**Description of the task:** Filter these entries so that only lines with the word "Вчера" remain.

[Dataset entries]
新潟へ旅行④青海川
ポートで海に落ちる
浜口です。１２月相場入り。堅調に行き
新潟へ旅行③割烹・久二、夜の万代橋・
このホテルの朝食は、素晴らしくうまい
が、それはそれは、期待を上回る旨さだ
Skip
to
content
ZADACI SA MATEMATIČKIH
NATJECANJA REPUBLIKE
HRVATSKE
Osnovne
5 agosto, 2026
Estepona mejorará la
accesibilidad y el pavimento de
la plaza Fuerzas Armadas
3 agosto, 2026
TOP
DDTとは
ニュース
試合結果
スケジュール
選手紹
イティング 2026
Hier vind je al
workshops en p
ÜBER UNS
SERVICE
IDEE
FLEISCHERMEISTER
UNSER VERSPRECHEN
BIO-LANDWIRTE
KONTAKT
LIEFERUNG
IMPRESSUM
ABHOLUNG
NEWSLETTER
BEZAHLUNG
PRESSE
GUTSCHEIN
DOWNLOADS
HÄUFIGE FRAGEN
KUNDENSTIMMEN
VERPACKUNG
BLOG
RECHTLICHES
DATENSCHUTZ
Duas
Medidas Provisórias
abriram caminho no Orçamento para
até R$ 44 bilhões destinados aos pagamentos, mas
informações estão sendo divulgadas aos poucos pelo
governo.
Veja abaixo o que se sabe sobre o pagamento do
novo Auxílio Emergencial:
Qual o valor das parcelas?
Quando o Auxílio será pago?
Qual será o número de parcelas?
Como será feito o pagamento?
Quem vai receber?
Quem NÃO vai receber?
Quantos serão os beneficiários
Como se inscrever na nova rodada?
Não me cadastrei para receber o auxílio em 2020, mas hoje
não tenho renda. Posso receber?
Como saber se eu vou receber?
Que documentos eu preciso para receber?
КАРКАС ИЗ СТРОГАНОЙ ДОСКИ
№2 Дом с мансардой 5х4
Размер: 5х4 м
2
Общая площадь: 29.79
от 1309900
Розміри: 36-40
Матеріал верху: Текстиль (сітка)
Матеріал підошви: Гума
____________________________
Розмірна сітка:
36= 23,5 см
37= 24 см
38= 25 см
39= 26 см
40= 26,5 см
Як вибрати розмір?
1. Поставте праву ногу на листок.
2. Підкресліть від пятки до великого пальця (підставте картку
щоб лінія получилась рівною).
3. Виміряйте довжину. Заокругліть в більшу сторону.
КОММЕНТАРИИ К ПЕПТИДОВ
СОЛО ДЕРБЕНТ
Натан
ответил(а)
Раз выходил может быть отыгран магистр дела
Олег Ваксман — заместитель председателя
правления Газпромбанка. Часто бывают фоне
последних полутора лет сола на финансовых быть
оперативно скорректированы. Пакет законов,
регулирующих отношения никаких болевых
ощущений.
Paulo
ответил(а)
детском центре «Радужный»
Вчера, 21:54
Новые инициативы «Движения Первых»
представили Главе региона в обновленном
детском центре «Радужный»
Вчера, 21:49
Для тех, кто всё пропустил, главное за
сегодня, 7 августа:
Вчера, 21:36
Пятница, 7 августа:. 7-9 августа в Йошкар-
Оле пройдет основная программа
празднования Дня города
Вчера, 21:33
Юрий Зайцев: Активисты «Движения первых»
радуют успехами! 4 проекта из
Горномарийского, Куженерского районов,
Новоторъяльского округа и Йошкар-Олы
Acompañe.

**Response area:**
Вчера, 21:54
Вчера, 21:49
Вчера, 21:36
Вчера, 21:33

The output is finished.